Restaurer la dignité
09.12.2009- Le programme de chirurgie reconstructrice de Mercy Ships vise à réduire les effets de traumatismes mal soignés, ainsi que de maladies et malformations congénitales diverses, par le biais de traitements de chirurgie spécialisés.
Près de 70-90% des victimes du Noma décèdent faute de soins. L’Afrique demeure le continent le plus sévèrement touché (source : OMS).

La fente labiale et palatine est en tête de liste des malformations facials de naissance et vient en quatrième position des malformations congénitales en général, affectant une personne sur 2’000 (source : OMS).

Dans les salles d’opérations à bord du navire, des chirurgiens bénévoles hautement qualifiés procèdent chaque année à des centaines d’interventions maxillo-faciales et reconstructrices, transformant des visages, sauvant des vies et restaurant la dignité des patients.
Mais pourquoi les cas traités sont-ils souvent si graves ?
Pour les pauvres vivant dans des pays en voie de développement, l’accès aux soins médicaux et chirurgicaux est extrêmement difficile : les moyens de transport sont limités ou trop coûteux, les hôpitaux sont rares ou mal équipés et les contraintes personnelles et financières souvent trop lourdes. Dans ces pays, les problèmes médicaux qui, en Europe, seraient aisément pris en charge à des stades précoces se développent au point de devenir incurables ou fatals. Il en résulte pour beaucoup des handicaps à vie, des difformités définitives, le rejet, voire la mort.
Fentes labiales et palatines
Ces malformations sont facilement corrigées dans notre partie du monde, mais la plupart des bébés qui naissent avec ce genre de problème dans les pays en voie de développement meurent faute de pouvoir être alimentés correctement. Et ceux qui survivent sont le plus souvent rejetés à cause de cette difformité.
Tumeurs
Les tumeurs maxillo-faciales commencent souvent par une petite grosseur.

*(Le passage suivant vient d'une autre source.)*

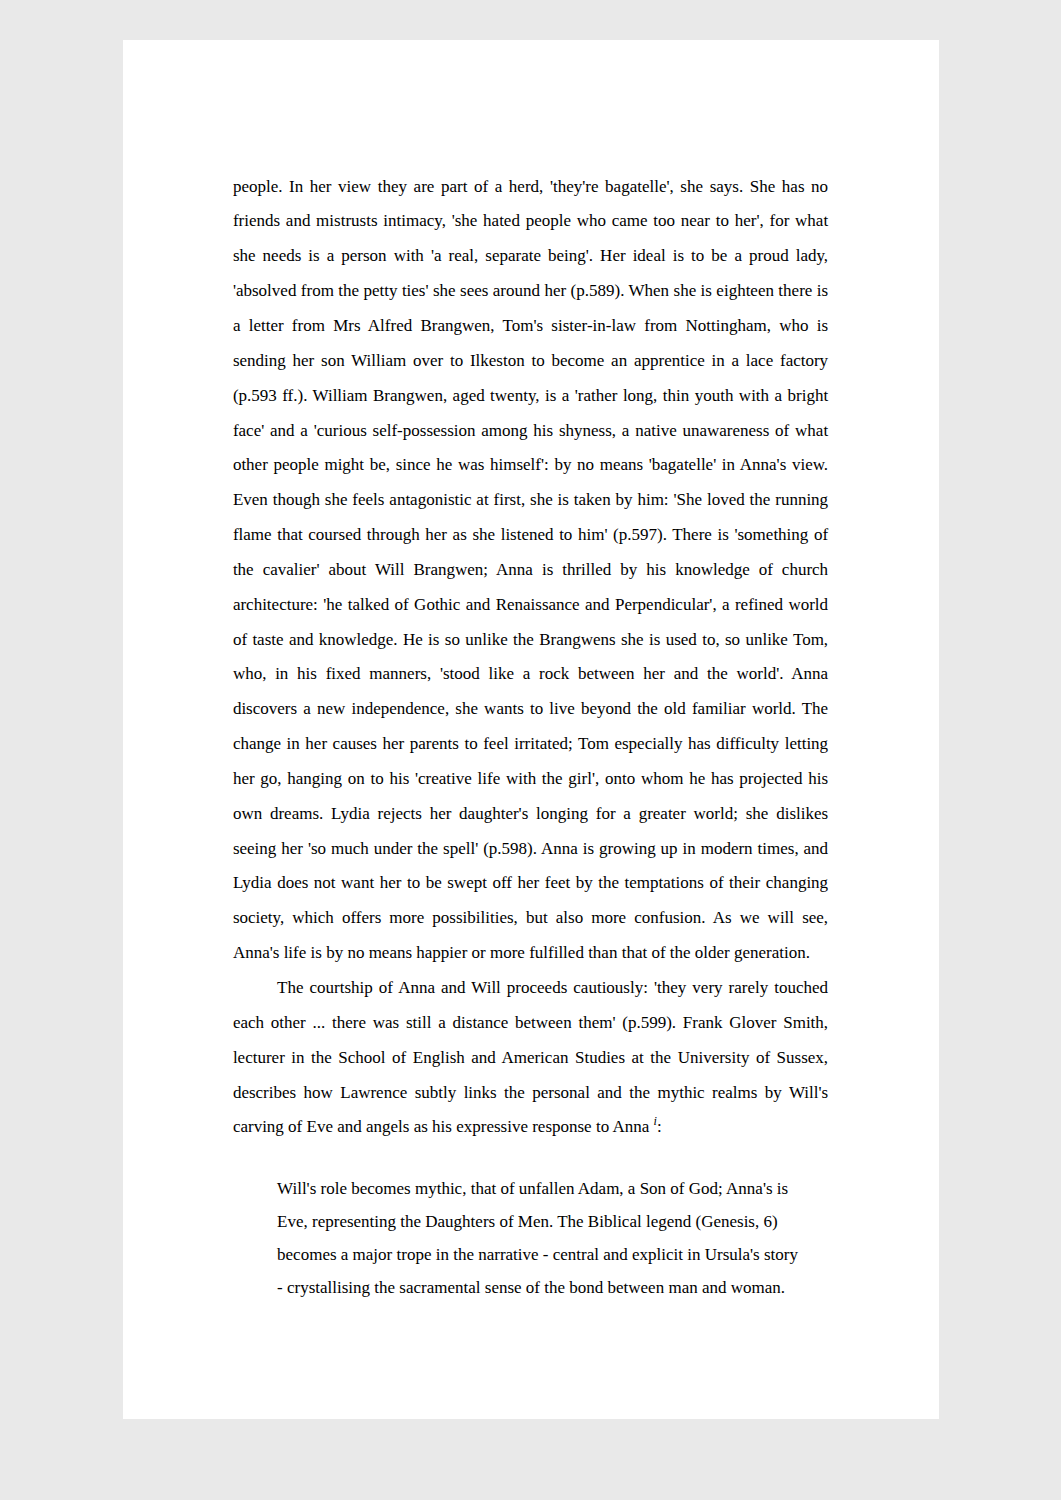people. In her view they are part of a herd, 'they're bagatelle', she says. She has no friends and mistrusts intimacy, 'she hated people who came too near to her', for what she needs is a person with 'a real, separate being'. Her ideal is to be a proud lady, 'absolved from the petty ties' she sees around her (p.589). When she is eighteen there is a letter from Mrs Alfred Brangwen, Tom's sister-in-law from Nottingham, who is sending her son William over to Ilkeston to become an apprentice in a lace factory (p.593 ff.). William Brangwen, aged twenty, is a 'rather long, thin youth with a bright face' and a 'curious self-possession among his shyness, a native unawareness of what other people might be, since he was himself': by no means 'bagatelle' in Anna's view. Even though she feels antagonistic at first, she is taken by him: 'She loved the running flame that coursed through her as she listened to him' (p.597). There is 'something of the cavalier' about Will Brangwen; Anna is thrilled by his knowledge of church architecture: 'he talked of Gothic and Renaissance and Perpendicular', a refined world of taste and knowledge. He is so unlike the Brangwens she is used to, so unlike Tom, who, in his fixed manners, 'stood like a rock between her and the world'. Anna discovers a new independence, she wants to live beyond the old familiar world. The change in her causes her parents to feel irritated; Tom especially has difficulty letting her go, hanging on to his 'creative life with the girl', onto whom he has projected his own dreams. Lydia rejects her daughter's longing for a greater world; she dislikes seeing her 'so much under the spell' (p.598). Anna is growing up in modern times, and Lydia does not want her to be swept off her feet by the temptations of their changing society, which offers more possibilities, but also more confusion. As we will see, Anna's life is by no means happier or more fulfilled than that of the older generation.
The courtship of Anna and Will proceeds cautiously: 'they very rarely touched each other ... there was still a distance between them' (p.599). Frank Glover Smith, lecturer in the School of English and American Studies at the University of Sussex, describes how Lawrence subtly links the personal and the mythic realms by Will's carving of Eve and angels as his expressive response to Anna i:
Will's role becomes mythic, that of unfallen Adam, a Son of God; Anna's is Eve, representing the Daughters of Men. The Biblical legend (Genesis, 6) becomes a major trope in the narrative - central and explicit in Ursula's story - crystallising the sacramental sense of the bond between man and woman.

Comme celle-ci n’est pas traitée, elle grandit jusqu’à menacer la vie même du malade qui peine à respirer ou manger. Ces tumeurs font de leurs victimes des parias de la société. L’issue finale en est souvent la mort par asphyxie ou dénutrition.
Noma
Disparu du monde occidental depuis les camps de concentration, le Noma, appelé aussi cancrum oris, est une maladie infectieuse qui détruit les tissus de la bouche et du visage. Prédominant chez les jeunes enfants, il progresse très rapidement pour s’étendre au nez, aux lèvres et aux joues, “dévorant” littéralement les chairs. Alors qu’il est tout à fait évitable et soignable au stade préliminaire, des milliers d’enfants en meurent chaque année. Ceux qui survivent se retrouvent épouvantablement défigurés et connaissent de graves difficultés pour manger, respirer et avaler.
Mauvaises cicatrisations de brûlures
Selon l’OMS, les accidents impliquant des brûlures comptent parmi les plus fréquents touchant les enfants dans les pays en voie de développement. Chaque année, nombreux sont ceux qui se retrouvent en incapacité permanente, suite à une contraction de la peau qui empêche tout mouvement de leurs bras, de leurs jambes ou de leur tête. Ce genre d’accidents est souvent causé par les feux ouverts ou les lampes à pétrole utilisés chaque jour pour cuisiner, chauffer ou éclairer.
Blessures et traumatismes
Les blessures dues à la violence, aux accidents et aux conséquences de la guerre provoquent des traumatismes aigus mais souvent négligés que nous ne connaissons pas en Occident. Elles sont souvent le résultat d’une absence de traitement adéquat et nécessitent alors des interventions très spécifiques.